**Exercise requirements:**
Across the records below, how many lines include the string "Otce"? Respond with the number only.

**Provided records:**
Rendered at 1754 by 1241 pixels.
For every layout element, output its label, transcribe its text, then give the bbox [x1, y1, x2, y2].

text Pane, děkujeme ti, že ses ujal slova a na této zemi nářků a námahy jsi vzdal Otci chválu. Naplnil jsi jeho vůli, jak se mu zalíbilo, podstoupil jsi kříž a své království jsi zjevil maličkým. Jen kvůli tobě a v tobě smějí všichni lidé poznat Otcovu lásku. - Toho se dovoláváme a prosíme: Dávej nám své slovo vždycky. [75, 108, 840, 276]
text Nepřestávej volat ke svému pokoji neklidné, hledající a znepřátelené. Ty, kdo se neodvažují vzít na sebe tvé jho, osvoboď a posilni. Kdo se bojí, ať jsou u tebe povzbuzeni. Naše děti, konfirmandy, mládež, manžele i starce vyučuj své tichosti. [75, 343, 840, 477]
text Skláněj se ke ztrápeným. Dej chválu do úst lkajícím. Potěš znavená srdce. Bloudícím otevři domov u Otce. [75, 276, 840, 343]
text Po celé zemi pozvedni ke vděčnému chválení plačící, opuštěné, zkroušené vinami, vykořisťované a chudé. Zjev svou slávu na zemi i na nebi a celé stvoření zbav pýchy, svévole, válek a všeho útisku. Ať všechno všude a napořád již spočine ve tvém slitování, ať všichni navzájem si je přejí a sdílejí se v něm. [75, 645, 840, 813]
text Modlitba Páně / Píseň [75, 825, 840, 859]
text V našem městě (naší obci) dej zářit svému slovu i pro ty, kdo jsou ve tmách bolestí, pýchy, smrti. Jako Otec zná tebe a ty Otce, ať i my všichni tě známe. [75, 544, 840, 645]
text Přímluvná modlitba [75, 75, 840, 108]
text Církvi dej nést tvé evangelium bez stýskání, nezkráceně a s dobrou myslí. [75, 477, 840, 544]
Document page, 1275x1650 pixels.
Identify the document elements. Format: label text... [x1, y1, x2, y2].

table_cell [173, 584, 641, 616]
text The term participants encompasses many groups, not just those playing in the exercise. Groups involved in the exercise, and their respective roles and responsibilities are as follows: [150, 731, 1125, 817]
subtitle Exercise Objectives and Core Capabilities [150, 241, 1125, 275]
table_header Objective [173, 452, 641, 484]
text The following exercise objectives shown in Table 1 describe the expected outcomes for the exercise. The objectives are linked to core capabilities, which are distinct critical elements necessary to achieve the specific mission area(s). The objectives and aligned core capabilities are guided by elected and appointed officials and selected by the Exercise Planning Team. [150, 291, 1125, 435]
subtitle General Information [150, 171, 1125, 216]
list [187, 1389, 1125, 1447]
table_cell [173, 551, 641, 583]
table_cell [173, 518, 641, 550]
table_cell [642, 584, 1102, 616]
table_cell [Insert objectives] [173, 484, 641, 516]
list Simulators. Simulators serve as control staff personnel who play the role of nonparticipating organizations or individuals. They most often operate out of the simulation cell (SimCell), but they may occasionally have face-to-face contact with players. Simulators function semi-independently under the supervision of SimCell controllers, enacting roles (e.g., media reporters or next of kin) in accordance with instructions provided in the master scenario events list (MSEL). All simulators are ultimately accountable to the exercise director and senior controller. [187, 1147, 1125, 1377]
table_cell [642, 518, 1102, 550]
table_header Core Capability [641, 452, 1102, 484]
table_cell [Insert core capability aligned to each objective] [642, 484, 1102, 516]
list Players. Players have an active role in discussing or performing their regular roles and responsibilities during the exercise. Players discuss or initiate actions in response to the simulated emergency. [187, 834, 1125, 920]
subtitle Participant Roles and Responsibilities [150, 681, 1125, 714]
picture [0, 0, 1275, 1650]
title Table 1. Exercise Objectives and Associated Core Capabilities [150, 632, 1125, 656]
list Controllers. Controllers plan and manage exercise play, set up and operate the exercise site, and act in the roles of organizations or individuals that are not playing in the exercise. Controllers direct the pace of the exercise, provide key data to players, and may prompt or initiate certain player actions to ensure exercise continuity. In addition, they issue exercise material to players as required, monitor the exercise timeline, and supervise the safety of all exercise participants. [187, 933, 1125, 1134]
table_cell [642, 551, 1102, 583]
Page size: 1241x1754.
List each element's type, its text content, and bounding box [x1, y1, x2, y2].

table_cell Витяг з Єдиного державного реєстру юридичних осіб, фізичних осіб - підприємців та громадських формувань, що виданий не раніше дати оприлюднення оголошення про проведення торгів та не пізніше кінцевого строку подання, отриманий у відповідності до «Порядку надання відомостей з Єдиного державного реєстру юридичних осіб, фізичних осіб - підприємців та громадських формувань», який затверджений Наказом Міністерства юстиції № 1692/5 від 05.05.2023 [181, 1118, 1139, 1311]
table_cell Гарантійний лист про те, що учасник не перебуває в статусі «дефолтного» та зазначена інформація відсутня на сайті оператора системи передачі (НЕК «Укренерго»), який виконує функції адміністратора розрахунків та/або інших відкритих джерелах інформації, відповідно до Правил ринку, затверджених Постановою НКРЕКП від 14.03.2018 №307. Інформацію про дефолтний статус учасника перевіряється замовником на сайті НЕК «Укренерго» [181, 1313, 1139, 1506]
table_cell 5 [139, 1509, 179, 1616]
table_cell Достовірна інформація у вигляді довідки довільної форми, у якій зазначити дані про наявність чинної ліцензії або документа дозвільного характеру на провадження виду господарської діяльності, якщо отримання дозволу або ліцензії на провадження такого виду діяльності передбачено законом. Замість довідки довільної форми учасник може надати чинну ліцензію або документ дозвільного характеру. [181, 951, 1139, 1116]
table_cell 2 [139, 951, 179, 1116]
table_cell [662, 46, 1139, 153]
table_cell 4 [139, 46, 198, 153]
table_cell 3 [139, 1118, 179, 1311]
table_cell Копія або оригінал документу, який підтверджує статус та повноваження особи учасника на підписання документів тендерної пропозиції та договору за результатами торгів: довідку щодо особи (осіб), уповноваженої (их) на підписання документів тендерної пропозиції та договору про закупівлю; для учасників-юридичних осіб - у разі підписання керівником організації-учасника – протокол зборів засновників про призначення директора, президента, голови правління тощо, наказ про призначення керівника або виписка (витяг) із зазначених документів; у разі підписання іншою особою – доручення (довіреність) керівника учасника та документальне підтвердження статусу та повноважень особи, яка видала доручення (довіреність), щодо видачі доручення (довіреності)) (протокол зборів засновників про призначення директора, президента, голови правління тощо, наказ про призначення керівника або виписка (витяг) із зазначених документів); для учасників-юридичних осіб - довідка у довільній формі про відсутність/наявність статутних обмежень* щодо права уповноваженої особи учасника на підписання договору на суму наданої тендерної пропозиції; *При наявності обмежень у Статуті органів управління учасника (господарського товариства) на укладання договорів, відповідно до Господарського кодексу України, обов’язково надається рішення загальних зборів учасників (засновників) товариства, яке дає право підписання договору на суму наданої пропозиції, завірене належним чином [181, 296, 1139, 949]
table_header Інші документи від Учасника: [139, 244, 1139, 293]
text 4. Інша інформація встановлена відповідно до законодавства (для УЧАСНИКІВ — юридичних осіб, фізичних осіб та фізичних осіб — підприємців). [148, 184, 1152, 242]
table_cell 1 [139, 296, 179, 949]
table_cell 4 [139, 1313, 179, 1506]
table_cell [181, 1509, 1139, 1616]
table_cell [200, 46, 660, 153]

**Worked solution:**
2